Es war das, was man das Zweite Gesicht nannte und Ramon besaß es. Seine Großmutter Esmeralda nannte es auch den Fluch der Zigeuner, denn, so sagte sie, es bringt einem im Grunde kein Glück, um das zukünftige Schicksal eines Menschen zu wissen. Sicher, man kann damit etwas Geld verdienen. Selbst in der heutigen Zeit, wo die Menschen weniger abergläubisch sind und die Kunst des Wahrsagens eher als eine Jahrmarktsgaukelei verstehen, denn als eine Gabe, die ihrem Volk geschenkt ist. Zurückblickend, hatte es viel Leid gebracht, denn die Menschen waren undankbar für Warnungen ebenso wie für Verheißungen und das eine wie das andere konnte einen in Verruf, hinter Gitter oder gar auf den Scheiterhaufen bringen. Kein Wunder also, dass ihr Enkelsohn nun ihren Rat suchte.
„Was haben sie dir getan?“, fragte sie und schaute ihm in die Augen, die genauso tief und in dunklem Smaragdgrün schimmerten, wie die ihren.
„Es geht vielmehr um das, was sie noch tun werden“, antwortete er und sah, wie sich ihre Pupillen weiteten.
„Bist du sicher?“
„Natürlich bin ich das. Habe ich mich jemals geirrt?“
Die alte Frau schüttelte kaum merklich den Kopf. Nein. Ramon konnte mit unglaublicher Genauigkeit in die Zukunft sehen, seit er den Übergang vom Kind zum Mann durchlitten hatte. Mit tiefer Stimme, Wachstumsschüben und dem ersten dunklen Flaum auf jugendlichen Wangen, kamen auch die Alpträume. Seiner Mutter, welche die Gabe nicht besaß, hatte ihn damals in die Obhut der Großmutter gegeben, weil Esmeralda wusste, was zu tun war. Seither war sie seine engste Vertraute.
„Es muss aussehen wie ein Unfall“, dachte sie laut.
Ramon nickte. Das war ihm natürlich bewusst. Er wollte nicht riskieren, dass die Polizei Verdacht schöpfte. Im Grunde war dies das Schwierigste daran. Seine Visionen kamen beinahe in jeder Nacht und mit solcher Präzision, dass er unmöglich alles von dem verhindern konnte, was sie ihm prophezeiten. Für ihn war das der Teil des Fluchs, der ihm die größten Sorgen bereitete. Er musste wählen und oftmals schnell planen. Manchmal genügte es, wenn er an einer Straßenkreuzung einen Warnruf ausstieß, sodass eine Frau mit Kinderwagen noch rechtzeitig den Wagen sah, der sie sonst überfahren hätte.

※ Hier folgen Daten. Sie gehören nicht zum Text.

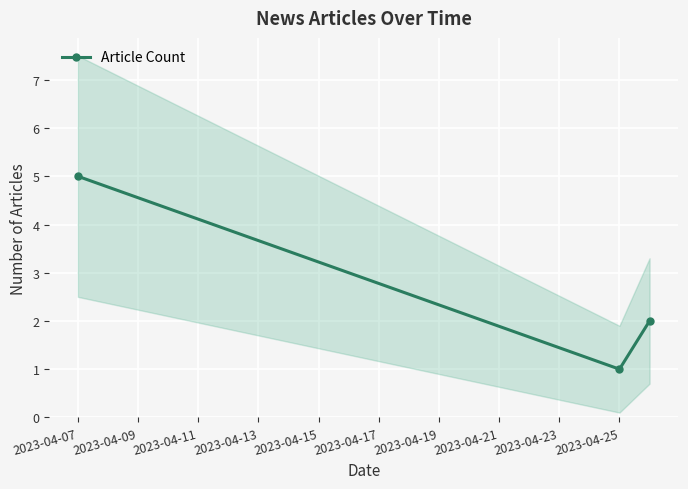

How many lines are shown in the chart?

1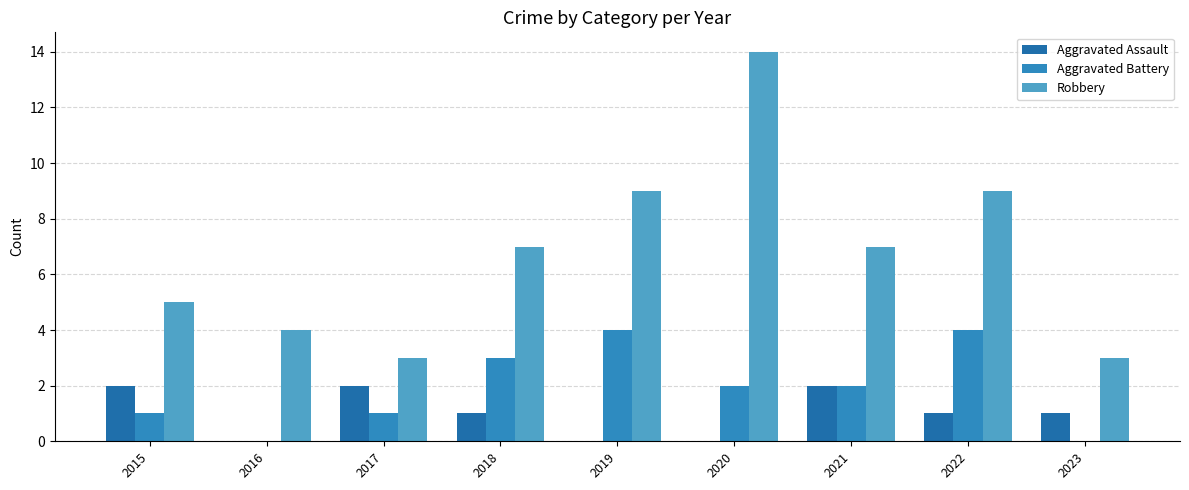

Are the bars horizontal?

No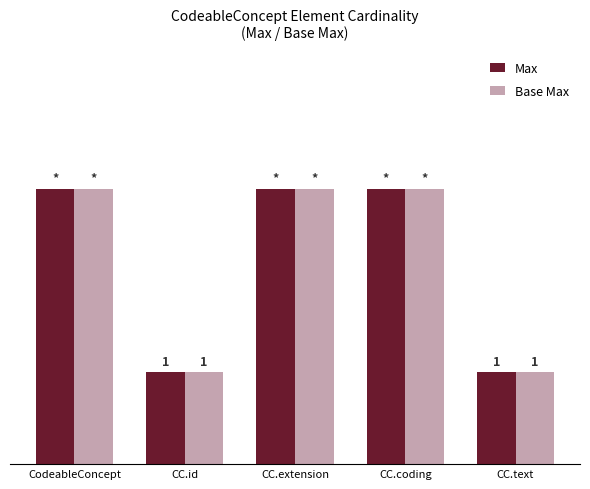

What is the minimum value for Max?

1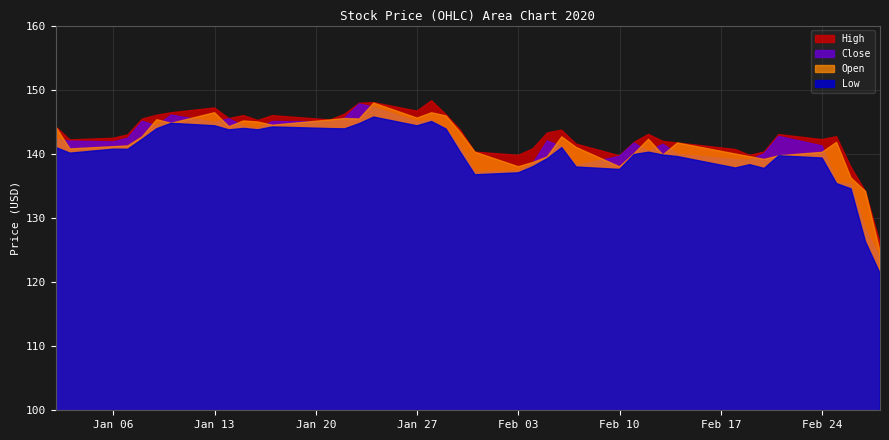

What is the sum of the High values at 2020-01-06 and 2020-01-08?

287.8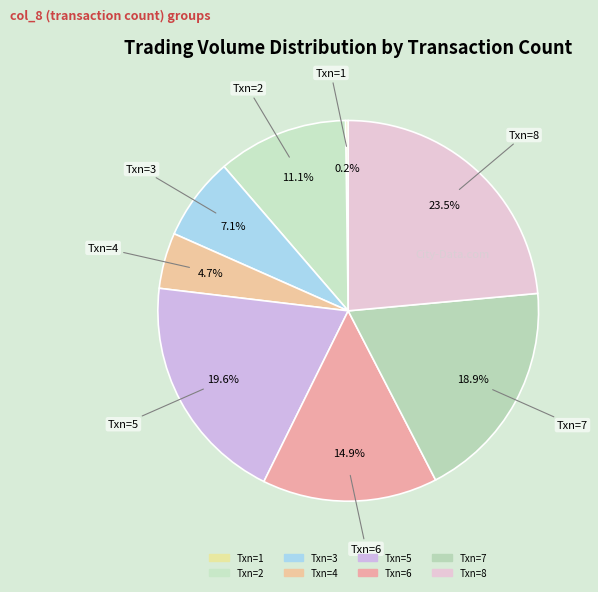

Which category has the biggest portion of the pie?

8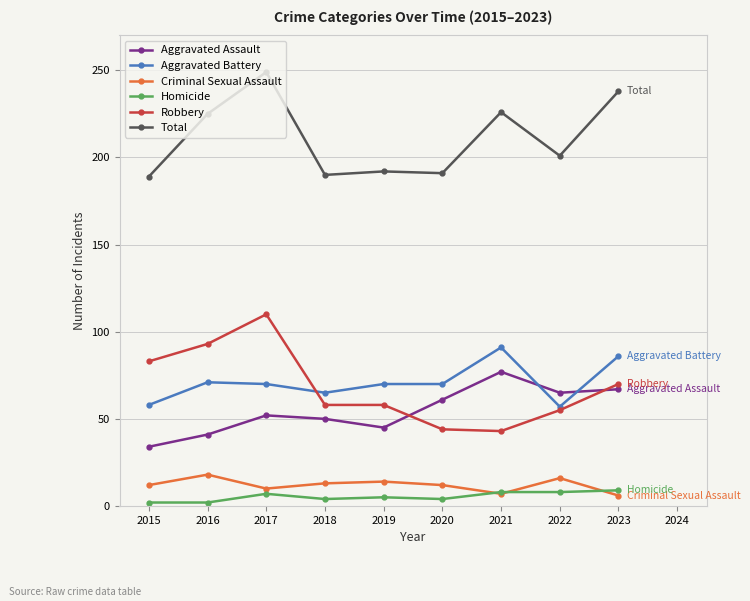

The value of Total at 2021 is 321. True or false?

False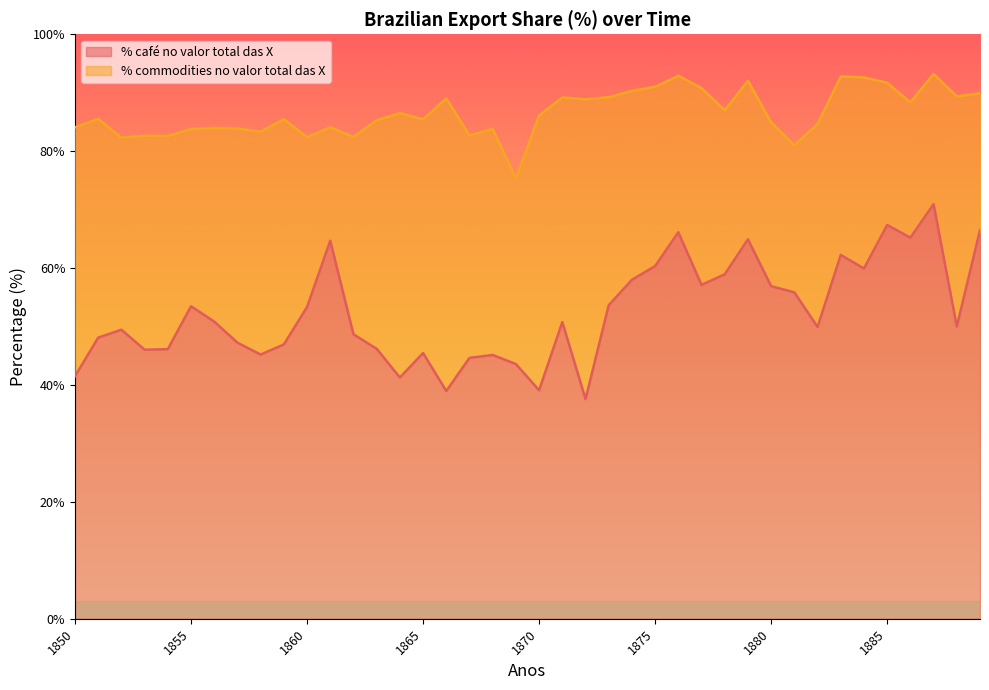

Where does the % café no valor total das X series first go above 50?

1855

Ein anderes Mal musste er nur ein Fahrrad stehlen, damit ein Junge damit nicht zu Schaden kam.
Dieses Mal war mehr notwendig. Wieder einmal würde er das Motorrad seines Großvaters brauchen, mit dem dieser auf Jahrmärkten über Traktoren gesprungen war. Wie der Teufel selbst zu fahren, das hatte der Enkel von dem alten Zigeuner gelernt und wenn er schon nicht damit auftrat, so hatte es doch seinen Zweck.
Esmeralda händigte dem jungen Mann also die Schlüssel der Triumph Trophy aus, die sie stets als Erinnerung an ihren geliebten Mann bei sich trug.
„Sei vorsichtig“, gab sie Ramon mit auf den Weg.
Ihr Enkel lächelte dankbar. „Aber ja. Du kennst mich. Ich und die Maschine kommen wohlbehalten zurück.“
Sie nickte.
Nachdem er gegangen war, trat sie zum Fenster und schaute ihm hinterher, als er auf dem Motorrad verschwand. Und da sah sie es, wie er in einer waghalsigen Aktion über eine Landstraße brausen würde, sein Überholmanöver, welches das Auto hinter ihm ins Schleudern brachte, sodass es von der Straße abkam und sich auf einem Feld überschlug. Kurz bevor der betrunkene Fahrer es frontal in einen anderen Wagen lenken würde. Einen, in dem eine Frau mit ihren zwei Kindern fuhr, denen so nichts geschah.